Michael Palmer

Personal information
- Full name: Michael Palmer
- Born: 26 May 2005 (age 21) Philipsburg, Sint Maarten
- Batting: Right-handed
- Bowling: Right-arm fast medium
- Role: Batting All-Rounder

Domestic team information
- 2024 - present: West Indies Academy

Career statistics
| Competition | FC | LA |
| Matches | 1 | 1 |
| Runs scored | 5 | - |
| Batting average | 5.00 | - |
| 100s/50s | -/- | -/- |
| Top score | 5 | - |
| Balls bowled | 20 | - |
| Wickets | 2 | - |
| Bowling average | 35.00 | - |
| 5 wickets in innings | - | - |
| 10 wickets in match | - | - |
| Best bowling | 1/14 | 0/65 |
| Catches/stumpings | 2/- | -/- |
- Source: Cricinfo, 31 January 2025

= Michael Palmer (cricketer) =

West Indian cricketer

Michael Palmer (born 26 May 2005) is a West Indian cricketer.
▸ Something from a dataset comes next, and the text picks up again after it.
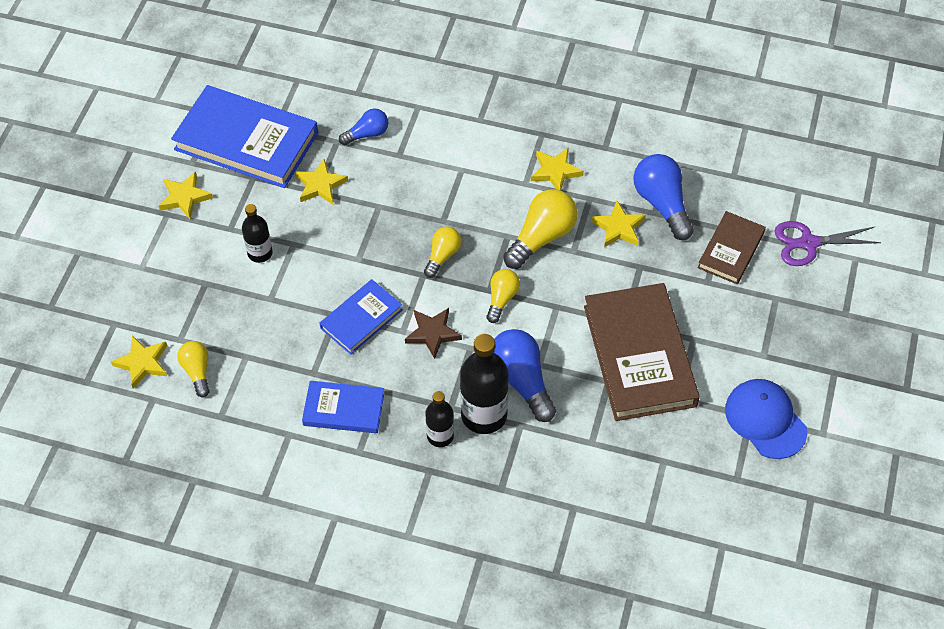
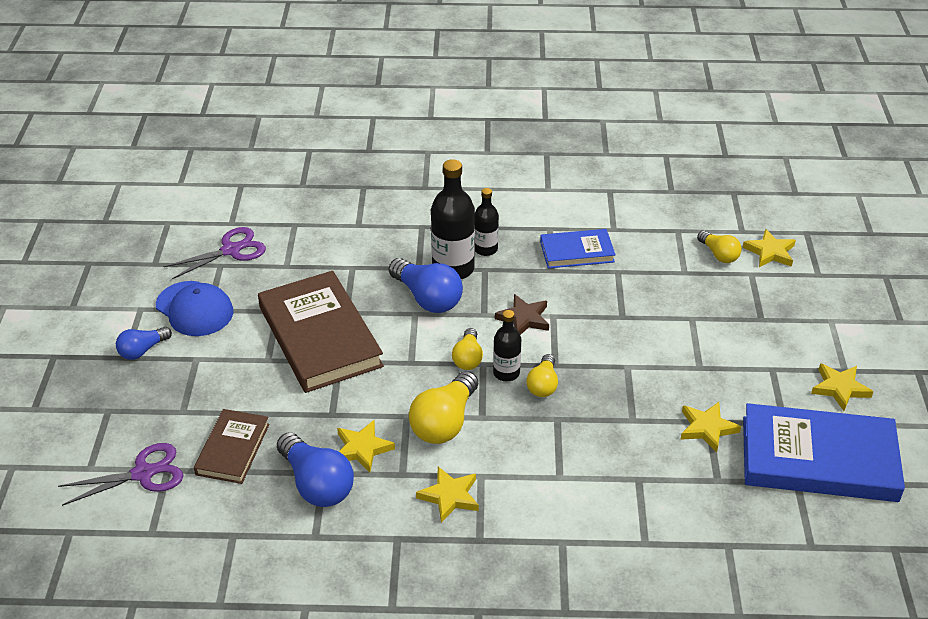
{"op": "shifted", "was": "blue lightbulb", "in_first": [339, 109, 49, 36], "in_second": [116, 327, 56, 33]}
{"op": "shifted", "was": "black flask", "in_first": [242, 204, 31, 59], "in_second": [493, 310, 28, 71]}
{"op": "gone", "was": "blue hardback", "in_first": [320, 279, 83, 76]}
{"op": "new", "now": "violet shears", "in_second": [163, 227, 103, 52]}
He made his List A debut for the West Indies Academy on 17 November 2024 in the 2024–25 Super50 Cup tournament, and his first-class debut on 29 January 2025 in the 2024–25 West Indies Championship.

==International career==
Michael is eligible to play for the Netherlands national cricket team.